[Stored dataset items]
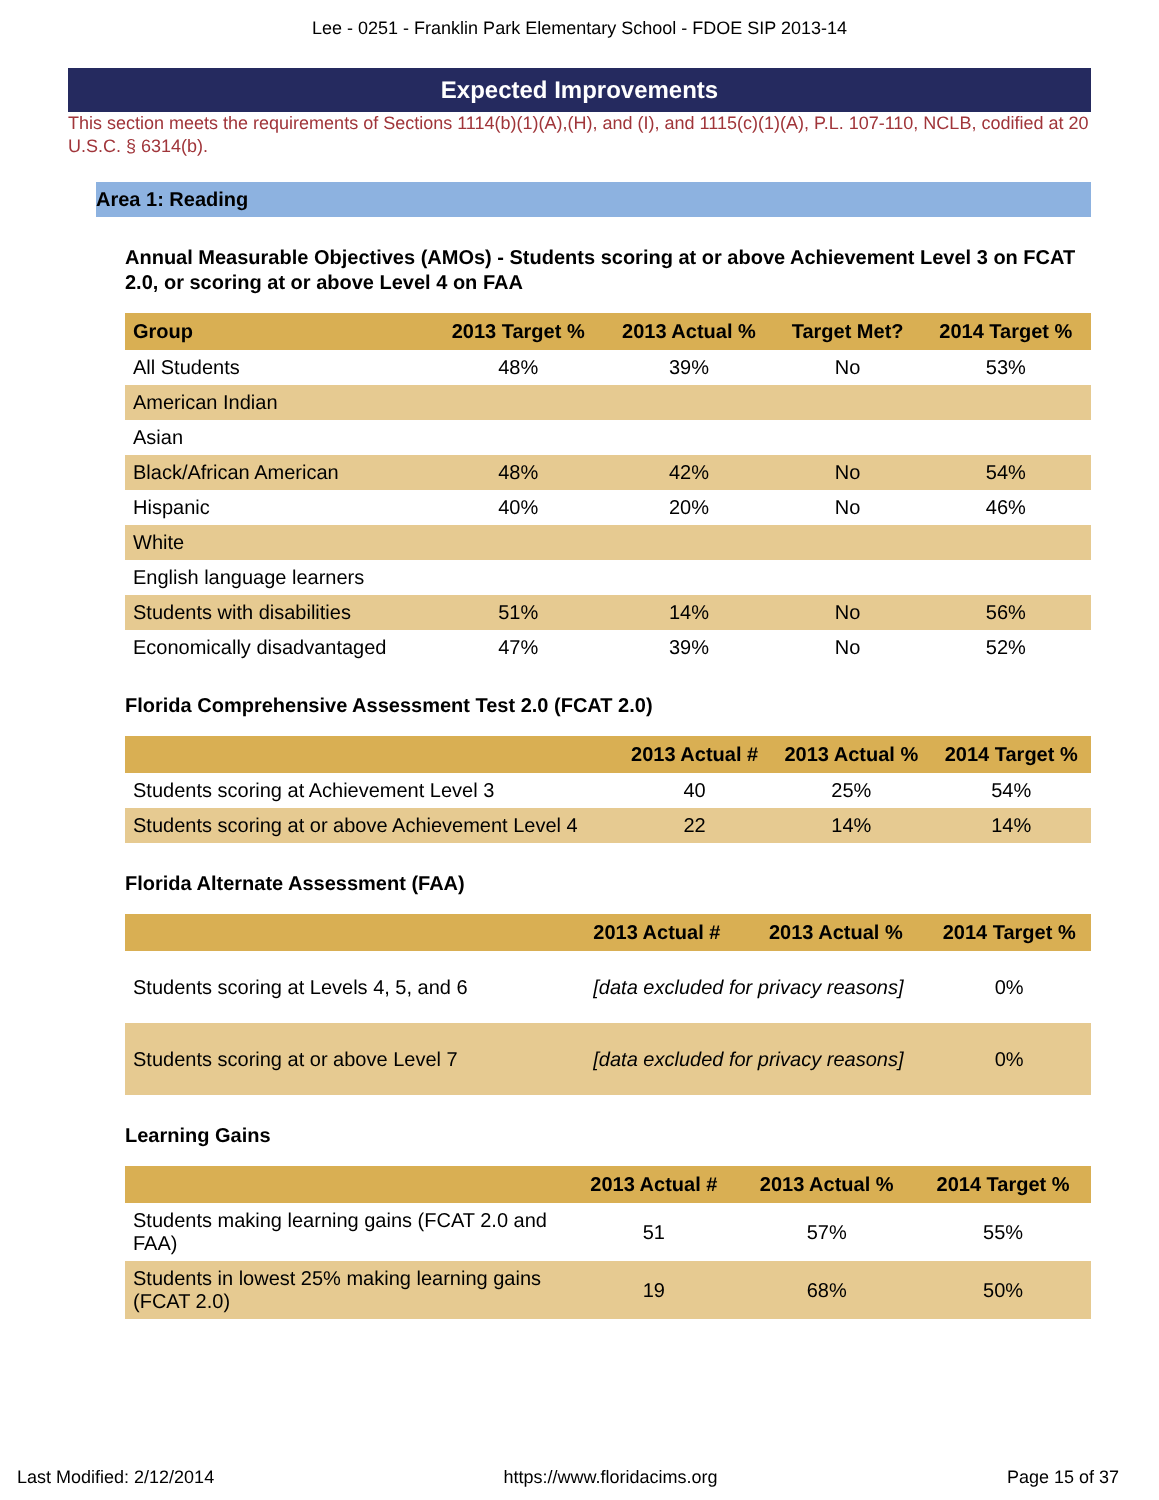Lee - 0251 - Franklin Park Elementary School - FDOE SIP 2013-14
Expected Improvements
This section meets the requirements of Sections 1114(b)(1)(A),(H), and (I), and 1115(c)(1)(A), P.L. 107-110, NCLB, codified at 20 U.S.C. § 6314(b).
Area 1: Reading
Annual Measurable Objectives (AMOs) - Students scoring at or above Achievement Level 3 on FCAT 2.0, or scoring at or above Level 4 on FAA
| Group | 2013 Target % | 2013 Actual % | Target Met? | 2014 Target % |
| --- | --- | --- | --- | --- |
| All Students | 48% | 39% | No | 53% |
| American Indian | | | | |
| Asian | | | | |
| Black/African American | 48% | 42% | No | 54% |
| Hispanic | 40% | 20% | No | 46% |
| White | | | | |
| English language learners | | | | |
| Students with disabilities | 51% | 14% | No | 56% |
| Economically disadvantaged | 47% | 39% | No | 52% |
Florida Comprehensive Assessment Test 2.0 (FCAT 2.0)
| | 2013 Actual # | 2013 Actual % | 2014 Target % |
| --- | --- | --- | --- |
| Students scoring at Achievement Level 3 | 40 | 25% | 54% |
| Students scoring at or above Achievement Level 4 | 22 | 14% | 14% |
Florida Alternate Assessment (FAA)
| | 2013 Actual # | 2013 Actual % | 2014 Target % |
| --- | --- | --- | --- |
| Students scoring at Levels 4, 5, and 6 | [data excluded for privacy reasons] | | 0% |
| Students scoring at or above Level 7 | [data excluded for privacy reasons] | | 0% |
Learning Gains
| | 2013 Actual # | 2013 Actual % | 2014 Target % |
| --- | --- | --- | --- |
| Students making learning gains (FCAT 2.0 and FAA) | 51 | 57% | 55% |
| Students in lowest 25% making learning gains (FCAT 2.0) | 19 | 68% | 50% |
Last Modified: 2/12/2014 https://www.floridacims.org Page 15 of 37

ASSIGNED TASK. Would you retype every record above exactly, leaving out the pictures?

FINISHED TASK.
Lee - 0251 - Franklin Park Elementary School - FDOE SIP 2013-14
Expected Improvements
This section meets the requirements of Sections 1114(b)(1)(A),(H), and (I), and 1115(c)(1)(A), P.L. 107-110, NCLB, codified at 20 U.S.C. § 6314(b).
Area 1: Reading
Annual Measurable Objectives (AMOs) - Students scoring at or above Achievement Level 3 on FCAT 2.0, or scoring at or above Level 4 on FAA
| Group | 2013 Target % | 2013 Actual % | Target Met? | 2014 Target % |
| --- | --- | --- | --- | --- |
| All Students | 48% | 39% | No | 53% |
| American Indian | | | | |
| Asian | | | | |
| Black/African American | 48% | 42% | No | 54% |
| Hispanic | 40% | 20% | No | 46% |
| White | | | | |
| English language learners | | | | |
| Students with disabilities | 51% | 14% | No | 56% |
| Economically disadvantaged | 47% | 39% | No | 52% |
Florida Comprehensive Assessment Test 2.0 (FCAT 2.0)
| | 2013 Actual # | 2013 Actual % | 2014 Target % |
| --- | --- | --- | --- |
| Students scoring at Achievement Level 3 | 40 | 25% | 54% |
| Students scoring at or above Achievement Level 4 | 22 | 14% | 14% |
Florida Alternate Assessment (FAA)
| | 2013 Actual # | 2013 Actual % | 2014 Target % |
| --- | --- | --- | --- |
| Students scoring at Levels 4, 5, and 6 | [data excluded for privacy reasons] | | 0% |
| Students scoring at or above Level 7 | [data excluded for privacy reasons] | | 0% |
Learning Gains
| | 2013 Actual # | 2013 Actual % | 2014 Target % |
| --- | --- | --- | --- |
| Students making learning gains (FCAT 2.0 and FAA) | 51 | 57% | 55% |
| Students in lowest 25% making learning gains (FCAT 2.0) | 19 | 68% | 50% |
Last Modified: 2/12/2014 https://www.floridacims.org Page 15 of 37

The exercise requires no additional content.